Americans paid more for gasoline, food and other essentials last month amid an ongoing wave of record inflation made worse by Russia’s invasion of Ukraine, according to government data released Tuesday.
The consumer price index (CPI) climbed 8.5 percent over the 12 months to March, the biggest jump since December 1981, which adds pressure to President Joe Biden’s administration even as it looks for more ways to punish Moscow for the attack on its neighbor.
Prices have surged across the world’s largest economy as it tries to recover from the Covid-19 pandemic, dragging Biden’s approval ratings lower, though the Labor Department’s March data contained signs the spike may be leveling off.
“The Russia-Ukraine war has added further fuel to the blazing rate of inflation via higher energy, food, and commodity prices that are turbo charged by a worsening in supply chain problems,” Kathy Bostjancic of Oxford Economics said.
Compared to February, prices rose 1.2 percent, in line with analysts’ forecasts, but if there were signs of deceleration to be found, they were in the lower-than-expected 0.3 percent rise in “core” prices, which exclude volatile food and energy sectors.
The potency of the ongoing price jumps bolstered the case that the Federal Reserve will take aggressive action at its policy meeting next month, likely raising the key lending rate by half a percentage point as opposed to the quarter-point increase last month.
“With labor shortages pressuring firms to raise wages, we are in the midst of a wage-price inflation cycle that will require extreme action on the part of the Fed to rid the economy of the spreading inflation threat,” economist Joel Naroff said.
– Real pain –
While the US economy has bounced back strongly from the mass layoffs that marked the early weeks of the pandemic, inflation has bedeviled the recovery since last year, as businesses struggled to find enough workers and supplies, the Fed kept interest rates low, and Congress approved stimulus measures that drove up demand among American consumers.
Biden’s public support has dropped as prices have increased, leaving the White House scrambling to offer relief, including by releasing strategic oil supplies to lower prices at the pump and waiving a prohibition on selling a lower-price gasoline blend during the summer months, a measure announced just before the data was released on Tuesday.
But the most potent actor in Washington against inflation is the Fed.
Though rate hikes are expected to lower prices in the months to come, central bank Governor Lael Brainard said Tuesday that the fallout from the war in Ukraine “probably skews risks to the upside in inflation”
And a new pandemic lockdown in China “has the potential to lengthen out some of those constraints that we’ve seen in supply chains,” Brainard said in a discussion after the data was released.
The Labor Department data showed Americans are facing real financial pain when they go to purchase must-have items.
Gasoline prices rose 18.3 percent last month, accounting for half the overall increase in CPI, while prices for shelter, the category including rents, rose 0.5 percent.

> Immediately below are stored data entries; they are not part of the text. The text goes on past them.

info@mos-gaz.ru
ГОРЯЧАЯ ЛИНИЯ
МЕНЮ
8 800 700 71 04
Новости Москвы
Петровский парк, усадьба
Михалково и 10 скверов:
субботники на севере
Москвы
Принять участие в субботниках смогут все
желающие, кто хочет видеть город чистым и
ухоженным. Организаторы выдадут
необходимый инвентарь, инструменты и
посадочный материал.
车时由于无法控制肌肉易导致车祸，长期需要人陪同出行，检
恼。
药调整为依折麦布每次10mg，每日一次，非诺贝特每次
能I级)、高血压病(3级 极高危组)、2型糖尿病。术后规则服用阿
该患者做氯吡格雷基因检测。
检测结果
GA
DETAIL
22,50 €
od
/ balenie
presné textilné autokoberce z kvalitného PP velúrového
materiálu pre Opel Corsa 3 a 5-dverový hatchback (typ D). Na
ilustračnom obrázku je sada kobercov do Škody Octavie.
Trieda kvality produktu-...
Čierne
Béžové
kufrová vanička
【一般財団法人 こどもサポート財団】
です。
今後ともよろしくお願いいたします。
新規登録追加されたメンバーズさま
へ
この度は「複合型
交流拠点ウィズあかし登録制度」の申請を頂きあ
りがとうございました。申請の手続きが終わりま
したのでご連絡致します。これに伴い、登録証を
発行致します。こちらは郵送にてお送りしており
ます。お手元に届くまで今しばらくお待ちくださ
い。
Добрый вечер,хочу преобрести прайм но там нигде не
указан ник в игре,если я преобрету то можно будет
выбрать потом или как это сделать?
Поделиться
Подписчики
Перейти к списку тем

Food prices rose one percent overall, while prices for groceries were up 1.5 percent in the month, and 10 percent over the past year — the largest such increase since March 1981, according to the data.
– Used cars reverse –
However, prices for used cars, which were one of the first items to surge last year, declined 3.8 percent last month, pushing core CPI lower. New car prices rose only 0.2 percent after seeing monthly gains of more than one percent in the latter months of 2021.
Dan Alpert of Westwood Capital tweeted that the data showed signs of deflation “in those things that went bonkers during 2020: transportation, electronics, recreation and leisure. Supply chains are reopened for the most part and demand is becoming sated.”

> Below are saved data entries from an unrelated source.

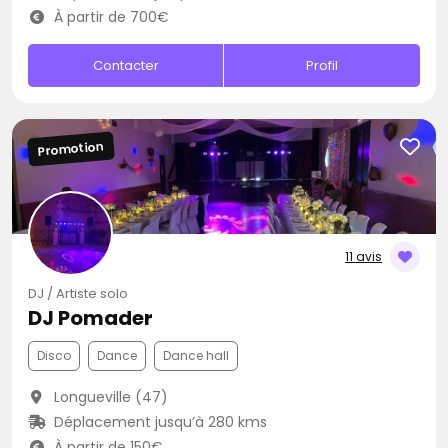
À partir de 700€
Contacter
Profil
Promotion
11 avis
DJ / Artiste solo
DJ Pomader
Disco
Dance
Dance hall
Longueville (47)
Déplacement jusqu’à 280 kms
À partir de 150€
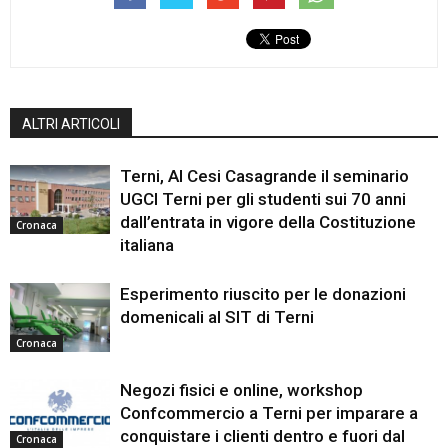
ALTRI ARTICOLI
Terni, Al Cesi Casagrande il seminario
UGCI Terni per gli studenti sui 70 anni
dall’entrata in vigore della Costituzione
Cronaca
italiana
Esperimento riuscito per le donazioni
domenicali al SIT di Terni
Cronaca
Negozi fisici e online, workshop
Confcommercio a Terni per imparare a
conquistare i clienti dentro e fuori dal
Cronaca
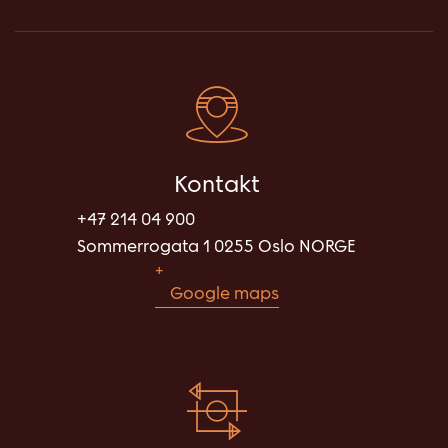
Kontakt
+47 214 04 900
Sommerrogata 1 0255 Oslo NORGE
Google maps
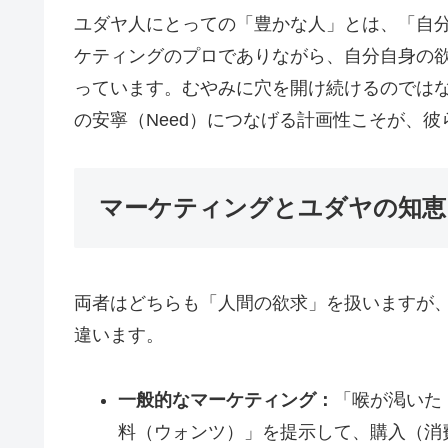
ユダヤ人にとっての「豊かな人」とは、「自
ケティングのプロでありながら、自分自身の
っています。むやみに穴を開け続けるのでは
の安寧（Need）につなげる計画性こそが、
マーケティングとユダヤの知恵
両者はどちらも「人間の欲求」を扱いますが
違います。
一般的なマーケティング：
「喉が渇いた
料（ウォンツ）」を提示して、購入（消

But considering how high prices have risen for other categories, Naroff said some on the Fed’s policy setting committee may advocate for an even more forceful 0.75 point rate increase next month — and even that would not necessarily bring prices down quickly.
“The ability of any Fed to sharply raise rates to slow extremely high inflation, while not driving the economy into a recession, is limited, especially given factors such as war that are out of its control,” he said in a note.
“We are talking about art here, not science, and there is little history of this Fed painting pretty pictures.”